Clay Shirky on transparent vs. participatory government

Pay attention to what Clay Shirky says here, because it's important.

The commercial Internet is approaching 20 years of age. From an availability standpoint, it's a mature medium – there are few places in the world you can't access the Internet, and in the developed world, it is readily available to a large percentage of the population either in their homes, at work or in libraries or other places of public accommodation.

From a standpoint of what we're going to do with it, we're not even close.

Shirky points out that the printing press was invented in 1454; we know of erotic novels dating to 1499 but not scientific journals until the 1660s. So, LOLcats might be everywhere on the Internet in various forms right now, but give it time.

Mitch Joel recently likened Shirky to Marshall McLuhan, a comparison I've grown more comfortable with since I first read it a week ago. And if you can understand what that means, you can understand why Shirky's projections on the Internet's future are important.

Here in the U.S., we're in presidential election season. One of the toughest things for me in this season is our de facto two-party system. Anybody meeting a short list of qualifications (35 years old, natural born U.S. citizen) is allowed to run for president, but it's always a two-person race.

This means that typically, we're voting for the person whose policies we dislike least (or, in very bad years, the person we dislike least).

The continuing maturity of the Internet has opened up a more transparent government. We know more about who has done and said what, what our laws are, what legislation is coming up for votes and who is throwing stupid amendments on what.

What the Internet hasn't yet done for us is create a more participatory government. Participation starts and ends with voting for the average citizen. While the occasional letter to a legislator may or may not change someone's mind on an issue, but it doesn't directly contribute to government.

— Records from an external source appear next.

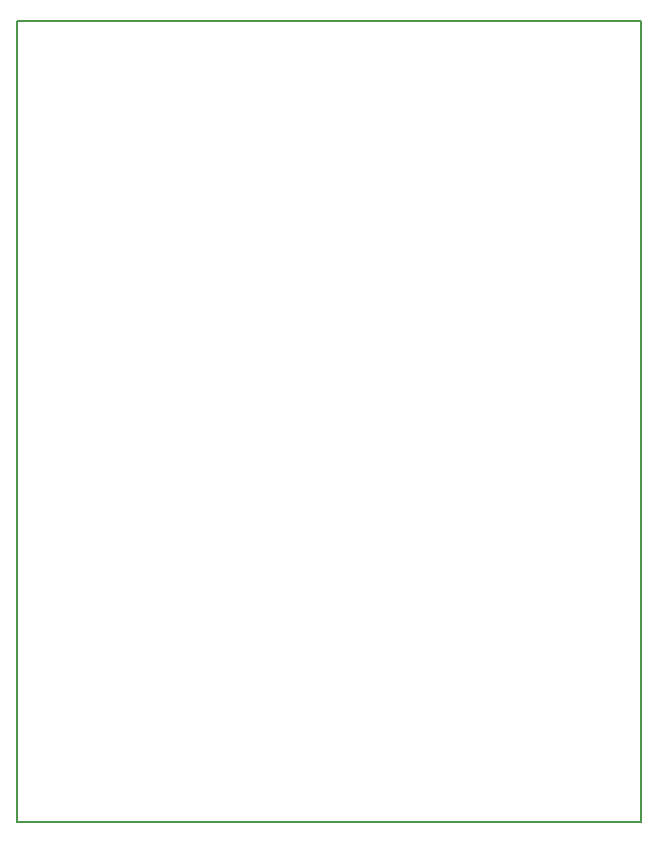
<source format=gm1>
G04 #@! TF.GenerationSoftware,KiCad,Pcbnew,(5.0.0-3-g5ebb6b6)*
G04 #@! TF.CreationDate,2018-11-03T17:36:43-04:00*
G04 #@! TF.ProjectId,injector,696E6A6563746F722E6B696361645F70,rev?*
G04 #@! TF.SameCoordinates,Original*
G04 #@! TF.FileFunction,Profile,NP*
%FSLAX46Y46*%
G04 Gerber Fmt 4.6, Leading zero omitted, Abs format (unit mm)*
G04 Created by KiCad (PCBNEW (5.0.0-3-g5ebb6b6)) date Saturday, November 03, 2018 at 05:36:43 PM*
%MOMM*%
%LPD*%
G01*
G04 APERTURE LIST*
%ADD10C,0.150000*%
G04 APERTURE END LIST*
D10*
X130556000Y-82550000D02*
X130556000Y-150368000D01*
X183388000Y-150368000D02*
X183388000Y-82550000D01*
X130556000Y-82550000D02*
X183388000Y-82550000D01*
X183388000Y-150368000D02*
X130556000Y-150368000D01*
M02*

</source>
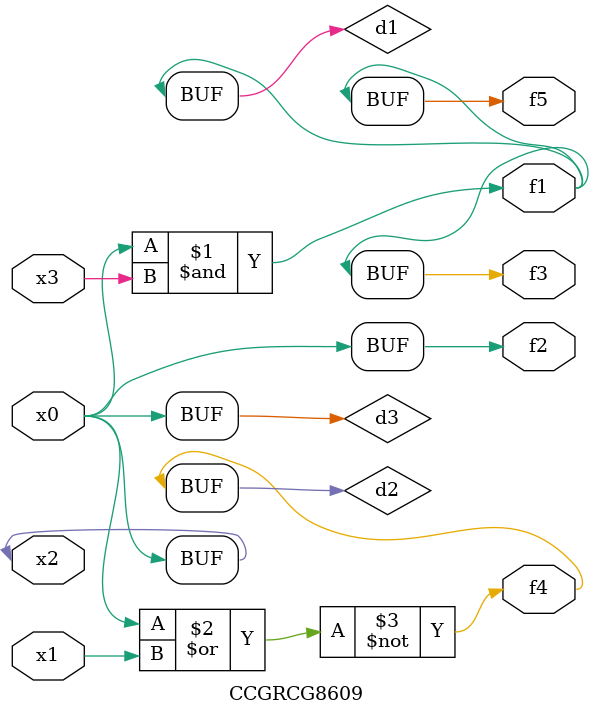
<source format=v>
module CCGRCG8609(
	input x0, x1, x2, x3,
	output f1, f2, f3, f4, f5
);

	wire d1, d2, d3;

	and (d1, x2, x3);
	nor (d2, x0, x1);
	buf (d3, x0, x2);
	assign f1 = d1;
	assign f2 = d3;
	assign f3 = d1;
	assign f4 = d2;
	assign f5 = d1;
endmodule

</source>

Shirky explains how people are using GitHub for open organizational flow.

Pretty interesting stuff.

2 Thoughts on “Clay Shirky on transparent vs. participatory government

  1. sorry Josh–participation in government doesn’t happen online–just as much of a spectator sport as merely voting.

    Phil recently posted..List-o-mania: Rock Books edition

    • Phil,

      That’s exactly Shirky’s point — the Internet *allows* for participatory government (crowd-sourced legislation and such), but we’re not there yet.

      And you find me a viable candidate worth organizing for, I’ll do it. I haven’t met one in my voting career. Everyone I’ve voted for has either stood for me or has been a viable candidate, never both.